§ **PROBLEM**: Reproduce the text lines of all the records below without changing a character. Leave the pictures out of your answer.

(Items from a dataset)

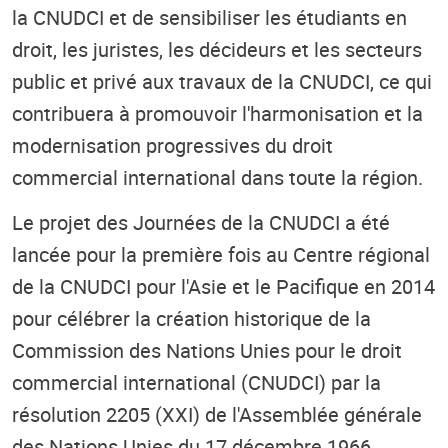
la CNUDCI et de sensibiliser les étudiants en
droit, les juristes, les décideurs et les secteurs
public et privé aux travaux de la CNUDCI, ce qui
contribuera à promouvoir l'harmonisation et la
modernisation progressives du droit
commercial international dans toute la région.
Le projet des Journées de la CNUDCI a été
lancée pour la première fois au Centre régional
de la CNUDCI pour l'Asie et le Pacifique en 2014
pour célébrer la création historique de la
Commission des Nations Unies pour le droit
commercial international (CNUDCI) par la
résolution 2205 (XXI) de l'Assemblée générale
des Nations Unies du 17 décembre 1966.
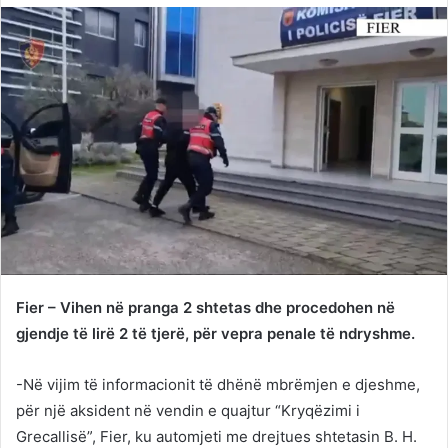
Twitter
email
Fier – Vihen në pranga 2 shtetas dhe procedohen në
gjendje të lirë 2 të tjerë, për vepra penale të ndryshme.
-Në vijim të informacionit të dhënë mbrëmjen e djeshme,
për një aksident në vendin e quajtur “Kryqëzimi i
Grecallisë”, Fier, ku automjeti me drejtues shtetasin B. H.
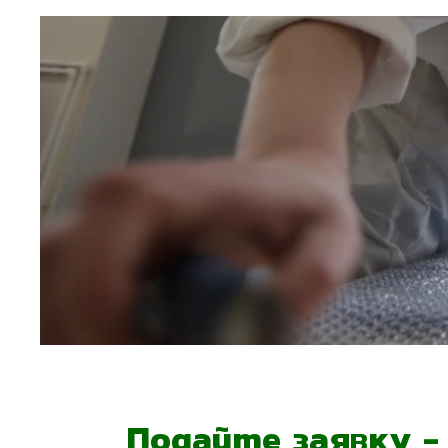
Подайте заявку 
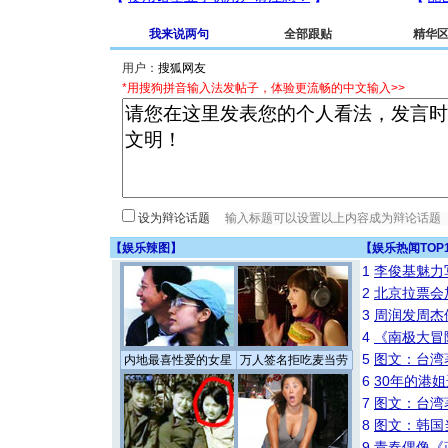
我来说两句
全部跟贴
精华
用户：
*用搜狗拼音输入法发帖子，体验更流畅的中文输入>>
设为辩论话题
【
娱乐辣图
】
【
娱乐热闻TOP
1
李俊基魅力
2
北京拉票会
3
周润发周杰
4
《南极大冒
5
图文：台湾
内地最喜性爱的女星
万人签名拒吃麦当劳
6
30年的港
7
图文：台湾
8
图文：韩国
9
青春偶像《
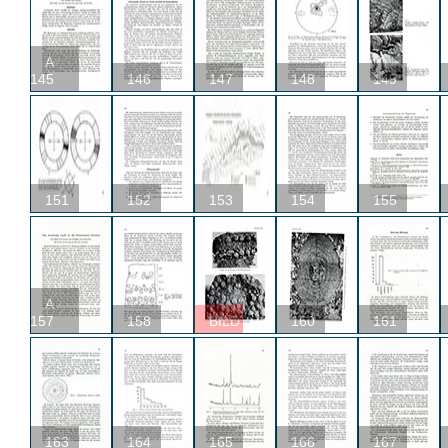
A
145
146
147
148
149
151
152
153
154
155
A
157
158
BILD
160
161
163
164
165
166
167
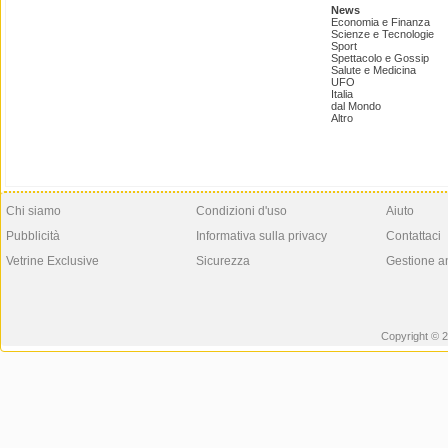
News
Economia e Finanza
Scienze e Tecnologie
Sport
Spettacolo e Gossip
Salute e Medicina
UFO
Italia
dal Mondo
Altro
Chi siamo
Condizioni d'uso
Aiuto
Pubblicità
Informativa sulla privacy
Contattaci
Vetrine Exclusive
Sicurezza
Gestione a
Copyright © 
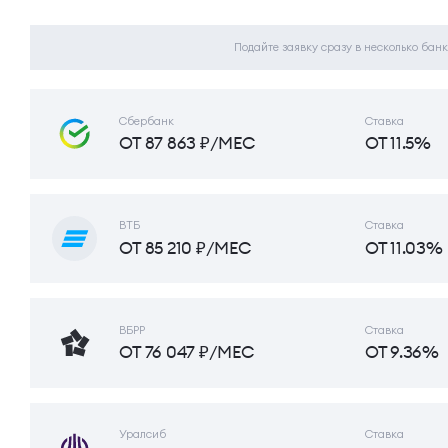
Подайте заявку сразу в несколько банк
Сбербанк
Ставка
ОТ 87 863 ₽/МЕС
ОТ 11.5%
ВТБ
Ставка
ОТ 85 210 ₽/МЕС
ОТ 11.03%
ВБРР
Ставка
ОТ 76 047 ₽/МЕС
ОТ 9.36%
Уралсиб
Ставка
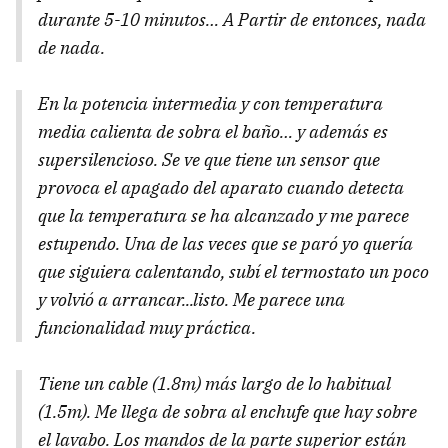
durante 5-10 minutos… A Partir de entonces, nada
de nada.
En la potencia intermedia y con temperatura
media calienta de sobra el baño… y además es
supersilencioso. Se ve que tiene un sensor que
provoca el apagado del aparato cuando detecta
que la temperatura se ha alcanzado y me parece
estupendo. Una de las veces que se paró yo quería
que siguiera calentando, subí el termostato un poco
y volvió a arrancar...listo. Me parece una
funcionalidad muy práctica.
Tiene un cable (1.8m) más largo de lo habitual
(1.5m). Me llega de sobra al enchufe que hay sobre
el lavabo. Los mandos de la parte superior están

§ **ANSWER TO THIS EXERCISE**:
la CNUDCI et de sensibiliser les étudiants en
droit, les juristes, les décideurs et les secteurs
public et privé aux travaux de la CNUDCI, ce qui
contribuera à promouvoir l'harmonisation et la
modernisation progressives du droit
commercial international dans toute la région.
Le projet des Journées de la CNUDCI a été
lancée pour la première fois au Centre régional
de la CNUDCI pour l'Asie et le Pacifique en 2014
pour célébrer la création historique de la
Commission des Nations Unies pour le droit
commercial international (CNUDCI) par la
résolution 2205 (XXI) de l'Assemblée générale
des Nations Unies du 17 décembre 1966.
Twitter
email
Fier – Vihen në pranga 2 shtetas dhe procedohen në
gjendje të lirë 2 të tjerë, për vepra penale të ndryshme.
-Në vijim të informacionit të dhënë mbrëmjen e djeshme,
për një aksident në vendin e quajtur “Kryqëzimi i
Grecallisë”, Fier, ku automjeti me drejtues shtetasin B. H.
Подайте заявку 
我来说两句
全部跟贴
精华
用户：
*用搜狗拼音输入法发帖子，体验更流畅的中文输入>>
设为辩论话题
【
娱乐辣图
】
【
娱乐热闻TOP
1
李俊基魅力
2
北京拉票会
3
周润发周杰
4
《南极大冒
5
图文：台湾
内地最喜性爱的女星
万人签名拒吃麦当劳
6
30年的港
7
图文：台湾
8
图文：韩国
9
青春偶像《
A
145
146
147
148
149
151
152
153
154
155
A
157
158
BILD
160
161
163
164
165
166
167
News
Economia e Finanza
Scienze e Tecnologie
Sport
Spettacolo e Gossip
Salute e Medicina
UFO
Italia
dal Mondo
Altro
Chi siamo
Condizioni d'uso
Aiuto
Pubblicità
Informativa sulla privacy
Contattaci
Vetrine Exclusive
Sicurezza
Gestione a
Copyright © 
Подайте заявку сразу в несколько банк
Сбербанк
Ставка
ОТ 87 863 ₽/МЕС
ОТ 11.5%
ВТБ
Ставка
ОТ 85 210 ₽/МЕС
ОТ 11.03%
ВБРР
Ставка
ОТ 76 047 ₽/МЕС
ОТ 9.36%
Уралсиб
Ставка
durante 5-10 minutos… A Partir de entonces, nada
de nada.
En la potencia intermedia y con temperatura
media calienta de sobra el baño… y además es
supersilencioso. Se ve que tiene un sensor que
provoca el apagado del aparato cuando detecta
que la temperatura se ha alcanzado y me parece
estupendo. Una de las veces que se paró yo quería
que siguiera calentando, subí el termostato un poco
y volvió a arrancar...listo. Me parece una
funcionalidad muy práctica.
Tiene un cable (1.8m) más largo de lo habitual
(1.5m). Me llega de sobra al enchufe que hay sobre
el lavabo. Los mandos de la parte superior están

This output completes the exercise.